Saya beri contoh, mari tengok Daerah Istimewa Yogyakarta yang memiliki empat kabupaten dan satu kota, kabupaten Bantul akan kebagian 6 dapil dengan alokasi 45 kursi, kabupaten Gunungkidul kebagian 5 dapil dengan alokasi 45 kursi, Sleman memiliki 5 dapil dengan alokasi 50 kursi, kabupaten Kulonprogo memiliki 5 dapil dengan alokasi 40 kursi. Kota Yogyakarta kebagian 5 dapil dengan alokasi 40 kursi. Total berarti ada 220 orang yang duduk sebagai DPRD Provinsi Daerah Istimewa Yogyakarta.
Jadi jika DPR RI pusat bekerjasama dengan Presiden, maka DPRD Provinsi bekerjasama dengan Gubernur, dan DPRD Kota/Kabupaten bekerjasama dengan wali kota/bupati daerah bersangkutan.
Keempat, dan yang barangkali agak jarang dipahami orang, adalah DPD, alias Dewan Perwakilan Daerah. Meski namanya "daerah", sebenarnya DPD berkantor di pusat ibukota. Mereka adalah wakil dari berbagai daerah yang ditunjuk oleh rakyat daerah untuk mewakili aspirasi kedaerahan dan mengkoordinasi hubungan antara pemerintah pusat dan daerah. Di sini mungkin agak membingungkan, karena DPR juga dipilih dari daerah melalui mekanisme Dapil (Daerah Pemilihan), namun filosofi yang melatarbelakanginya sungguh-sungguh berbeda.

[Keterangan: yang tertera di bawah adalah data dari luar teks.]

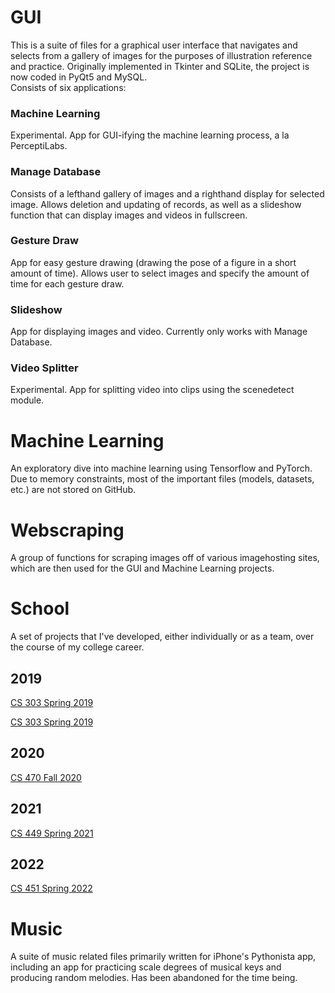 # GUI
This is a suite of files for a graphical user interface that navigates and selects from a gallery of images for the purposes of illustration reference and practice. Originally implemented in Tkinter and SQLite, the project is now coded in PyQt5 and MySQL.\
Consists of six applications:
### Machine Learning
Experimental. App for GUI-ifying the machine learning process, a la PerceptiLabs.
### Manage Database
Consists of a lefthand gallery of images and a righthand display for selected image. Allows deletion and updating of records, as well as a slideshow function that can display images and videos in fullscreen. 
### Gesture Draw
App for easy gesture drawing (drawing the pose of a figure in a short amount of time). Allows user to select images and specify the amount of time for each gesture draw.
### Slideshow
App for displaying images and video. Currently only works with Manage Database.
### Video Splitter
Experimental. App for splitting video into clips using the scenedetect module.
# Machine Learning
An exploratory dive into machine learning using Tensorflow and PyTorch. Due to memory constraints, most of the important files (models, datasets, etc.) are not stored on GitHub.
# Webscraping
A group of functions for scraping images off of various imagehosting sites, which are then used for the GUI and Machine Learning projects.
# School
A set of projects that I've developed, either individually or as a team, over the course of my college career.
## 2019
[CS 303 Spring 2019](https://github.com/Rayos1/Library-Employees)

[CS 303 Spring 2019](https://github.com/Rayos1/Morse-Code-Decoder)
## 2020
[CS 470 Fall 2020](https://github.com/Rayos1/CS-470-Fall-2020)
## 2021
[CS 449 Spring 2021](https://github.com/Rayos1/CS-449-Spring-2021)
## 2022
[CS 451 Spring 2022](https://github.com/CS451-Commerce-Bank-Webpage/CommerceBankApp)
# Music
A suite of music related files primarily written for iPhone's Pythonista app, including an app for practicing scale degrees of musical keys and producing random melodies. Has been abandoned for the time being.
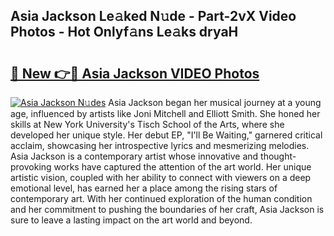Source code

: ## Asia Jackson Le𝚊ked N𝚞de - Part-2vX Video Photos - Hot Onlyf𝚊ns Le𝚊ks dryaH

# <h2><a href="http://ab67761.deff.icu/?id=Asia+Jackson">🔗 New 👉🔴 Asia Jackson VIDEO Photos</a></h2>

[![Asia Jackson N𝚞des](https://i.imgur.com/rIISA9y.gif)](http://ab67761.deff.icu/?id=Asia+Jackson)
Asia Jackson began her musical journey at a young age, influenced by artists like Joni Mitchell and Elliott Smith. She honed her skills at New York University's Tisch School of the Arts, where she developed her unique style. Her debut EP, "I'll Be Waiting," garnered critical acclaim, showcasing her introspective lyrics and mesmerizing melodies. Asia Jackson is a contemporary artist whose innovative and thought-provoking works have captured the attention of the art world. Her unique artistic vision, coupled with her ability to connect with viewers on a deep emotional level, has earned her a place among the rising stars of contemporary art. With her continued exploration of the human condition and her commitment to pushing the boundaries of her craft, Asia Jackson is sure to leave a lasting impact on the art world and beyond.
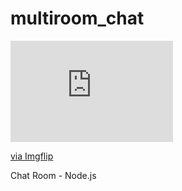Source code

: # multiroom_chat

<div style="width:260px;max-width:100%;"><div style="height:0;padding-bottom:62.31%;position:relative;"><iframe width="260" height="162" style="position:absolute;top:0;left:0;width:100%;height:100%;" frameBorder="0" src="https://imgflip.com/embed/468v4i"></iframe></div><p><a href="https://imgflip.com/gif/468v4i">via Imgflip</a></p></div>
Chat Room - Node.js


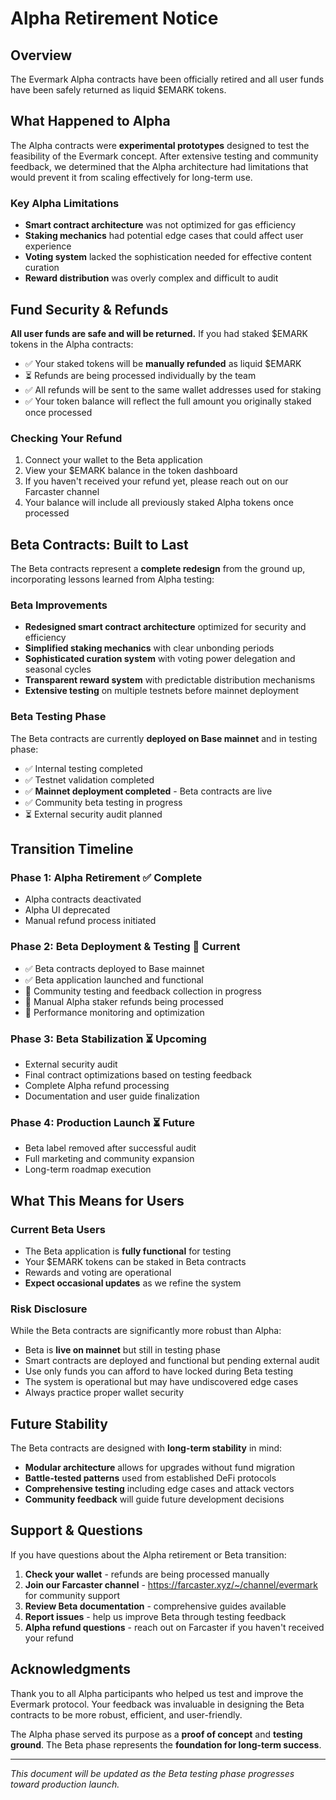 # Alpha Retirement Notice

## Overview

The Evermark Alpha contracts have been officially retired and all user funds have been safely returned as liquid $EMARK tokens.

## What Happened to Alpha

The Alpha contracts were **experimental prototypes** designed to test the feasibility of the Evermark concept. After extensive testing and community feedback, we determined that the Alpha architecture had limitations that would prevent it from scaling effectively for long-term use.

### Key Alpha Limitations
- **Smart contract architecture** was not optimized for gas efficiency
- **Staking mechanics** had potential edge cases that could affect user experience  
- **Voting system** lacked the sophistication needed for effective content curation
- **Reward distribution** was overly complex and difficult to audit

## Fund Security & Refunds

**All user funds are safe and will be returned.** If you had staked $EMARK tokens in the Alpha contracts:

- ✅ Your staked tokens will be **manually refunded** as liquid $EMARK
- ⏳ Refunds are being processed individually by the team
- ✅ All refunds will be sent to the same wallet addresses used for staking
- ✅ Your token balance will reflect the full amount you originally staked once processed

### Checking Your Refund
1. Connect your wallet to the Beta application
2. View your $EMARK balance in the token dashboard
3. If you haven't received your refund yet, please reach out on our Farcaster channel
4. Your balance will include all previously staked Alpha tokens once processed

## Beta Contracts: Built to Last

The Beta contracts represent a **complete redesign** from the ground up, incorporating lessons learned from Alpha testing:

### Beta Improvements
- **Redesigned smart contract architecture** optimized for security and efficiency
- **Simplified staking mechanics** with clear unbonding periods
- **Sophisticated curation system** with voting power delegation and seasonal cycles
- **Transparent reward system** with predictable distribution mechanisms
- **Extensive testing** on multiple testnets before mainnet deployment

### Beta Testing Phase
The Beta contracts are currently **deployed on Base mainnet** and in testing phase:

- ✅ Internal testing completed
- ✅ Testnet validation completed
- ✅ **Mainnet deployment completed** - Beta contracts are live
- ✅ Community beta testing in progress
- ⏳ External security audit planned

## Transition Timeline

### Phase 1: Alpha Retirement ✅ Complete
- Alpha contracts deactivated
- Alpha UI deprecated
- Manual refund process initiated

### Phase 2: Beta Deployment & Testing 🔄 Current
- ✅ Beta contracts deployed to Base mainnet
- ✅ Beta application launched and functional
- 🔄 Community testing and feedback collection in progress
- 🔄 Manual Alpha staker refunds being processed
- 🔄 Performance monitoring and optimization

### Phase 3: Beta Stabilization ⏳ Upcoming  
- External security audit
- Final contract optimizations based on testing feedback
- Complete Alpha refund processing
- Documentation and user guide finalization

### Phase 4: Production Launch ⏳ Future
- Beta label removed after successful audit
- Full marketing and community expansion
- Long-term roadmap execution

## What This Means for Users

### Current Beta Users
- The Beta application is **fully functional** for testing
- Your $EMARK tokens can be staked in Beta contracts
- Rewards and voting are operational
- **Expect occasional updates** as we refine the system

### Risk Disclosure
While the Beta contracts are significantly more robust than Alpha:
- Beta is **live on mainnet** but still in testing phase
- Smart contracts are deployed and functional but pending external audit
- Use only funds you can afford to have locked during Beta testing
- The system is operational but may have undiscovered edge cases
- Always practice proper wallet security

## Future Stability

The Beta contracts are designed with **long-term stability** in mind:

- **Modular architecture** allows for upgrades without fund migration
- **Battle-tested patterns** used from established DeFi protocols  
- **Comprehensive testing** including edge cases and attack vectors
- **Community feedback** will guide future development decisions

## Support & Questions

If you have questions about the Alpha retirement or Beta transition:

1. **Check your wallet** - refunds are being processed manually
2. **Join our Farcaster channel** - https://farcaster.xyz/~/channel/evermark for community support  
3. **Review Beta documentation** - comprehensive guides available
4. **Report issues** - help us improve Beta through testing feedback
5. **Alpha refund questions** - reach out on Farcaster if you haven't received your refund

## Acknowledgments

Thank you to all Alpha participants who helped us test and improve the Evermark protocol. Your feedback was invaluable in designing the Beta contracts to be more robust, efficient, and user-friendly.

The Alpha phase served its purpose as a **proof of concept** and **testing ground**. The Beta phase represents the **foundation for long-term success**.

---

*This document will be updated as the Beta testing phase progresses toward production launch.*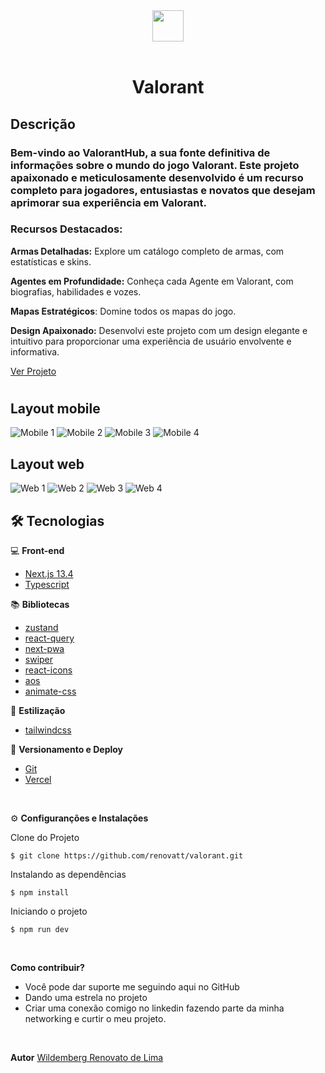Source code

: <div align='center'>
<img src="./public/icon-512x512.png" width="50px"></h1>
<br/> <br/>
<h1>Valorant</h1> 
</div>

## Descrição

### Bem-vindo ao ValorantHub, a sua fonte definitiva de informações sobre o mundo do jogo Valorant. Este projeto apaixonado e meticulosamente desenvolvido é um recurso completo para jogadores, entusiastas e novatos que desejam aprimorar sua experiência em Valorant.

### Recursos Destacados:

**Armas Detalhadas:** Explore um catálogo completo de armas, com estatísticas e skins.

**Agentes em Profundidade:** Conheça cada Agente em Valorant, com biografias, habilidades e vozes.

**Mapas Estratégicos**: Domine todos os mapas do jogo.

**Design Apaixonado:** Desenvolvi este projeto com um design elegante e intuitivo para proporcionar uma experiência de usuário envolvente e informativa.

[Ver Projeto](https://valorant-renovatt.vercel.app/)

#

## Layout mobile
![Mobile 1](./public/mobile-1.png)
![Mobile 2](./public/mobile-2.png)
![Mobile 3](./public/mobile-3.png)
![Mobile 4](./public/mobile-4.png)

## Layout web
![Web 1](./public/web-1.png) 
![Web 2](./public/web-2.png)
![Web 3](./public/web-3.png)
![Web 4](./public/web-4.png)

## 🛠️ Tecnologias

💻 **Front-end**
- [Next.js 13.4](https://nextjs.org)
- [Typescript](https://www.typescriptlang.org)

📚 **Bibliotecas**
- [zustand](https://zustand-demo.pmnd.rs/)
- [react-query](https://tanstack.com/query/latest/docs/react/overview)
- [next-pwa](https://www.npmjs.com/package/next-pwa)
- [swiper](https://swiperjs.com/)
- [react-icons](https://react-icons.github.io/react-icons/)
- [aos](https://michalsnik.github.io/aos/)
- [animate-css](https://animate.style/)

🎨 **Estilização**
- [tailwindcss](https://tailwindcss.com/docs/installation)

🔋 **Versionamento e Deploy**
- [Git](https://git-scm.com)
- [Vercel](https://vercel.com/)

<br>

⚙️ **Configuranções e Instalações**

Clone do Projeto

    $ git clone https://github.com/renovatt/valorant.git

Instalando as dependências

    $ npm install

Iniciando o projeto

    $ npm run dev

<br>

**Como contribuir?**

- Você pode dar suporte me seguindo aqui no GitHub
- Dando uma estrela no projeto
- Criar uma conexão comigo no linkedin fazendo parte da minha networking e curtir o meu projeto.

<br>

**Autor**
[Wildemberg Renovato de Lima](https://www.linkedin.com/in/renovatt/)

Untuk bisa memahami DPD secara lebih baik, akan lebih mudah untuk langsung membandingkannya secara head-to-head dengan DPR, karena sesungguhnya DPR dan DPD ini memang seperti saudara kembar yang mirip, tapi bisa sangat berbeda.
Dari segi filosofi, DPR adalah LEGISLATOR, ia adalah perwakilan atas kepentingan rakyat umum dalam dinamika pemerintahan. Maka itu, yang diurus DPR adalah pembuatan UU, pembahasan APBN, dan pengawasan atas kerja eksekutif.
Sementara DPD adalah SENATOR, ia adalah perwakilan atas kepentingan daerah dalam pemerintahan. Maka itu, yang diurus DPD adalah soal otonomi daerah, hubungan daerah dan pemerintah pusat, permasalahan daerah di wilayah perbatasan, penggabungan atau pemisahan daerah, dan lain sebagainya.
Tapi bukankah DPR juga dipilih dari masyarakat di daerah melalui mekanisme dapil?
Benar sekali, tapi jumlah yang diambil sama sekali berbeda untuk kedua lembaga ini. Karena DPR adalah legislator yang mewakili rakyat umum, maka kursi yang tersedia untuk tiap dapil di tiap provinsi juga berbeda-beda (dan bisa berubah tiap pemilu), dengan mempertimbangkan jumlah penduduk di daerah tersebut. Artinya, tiap provinsi diberi jatah jumlah alokasi yang berbeda-beda untuk duduk di kursi DPR.
Bingung? Oke, contoh saja, provinsi DKI Jakarta memiliki tiga dapil, yaitu Jakarta I, Jakarta II, dan Jakarta III.
Dapil Jakarta I melingkupi Jakarta Timur, dapil ini berhak atas 6 kursi DPR, Dapil Jakarta II melingkupi Jakarta Pusat dan Jakarta Selatan, dapil ini berhak atas 7 kursi DPR, terakhir Dapil Jakarta III melingkupi Kepulauan Seribu, Jakarta Barat, dan Jakarta Selatan, dapil ini berhak atas 8 kursi DPR. Totalnya, DKI Jakarta berhak atas 21 kursi di DPR.
Jika DKI Jakarta punya tiga dapil, bandingkan dengan Jawa Barat yang punya 11 Dapil sehingga memiliki 91 kursi di DPR, bandingkan pula dengan Daerah Istimewa Yogyakarta yang hanya punya 1 Dapil dan hanya punya 8 kursi di DPR.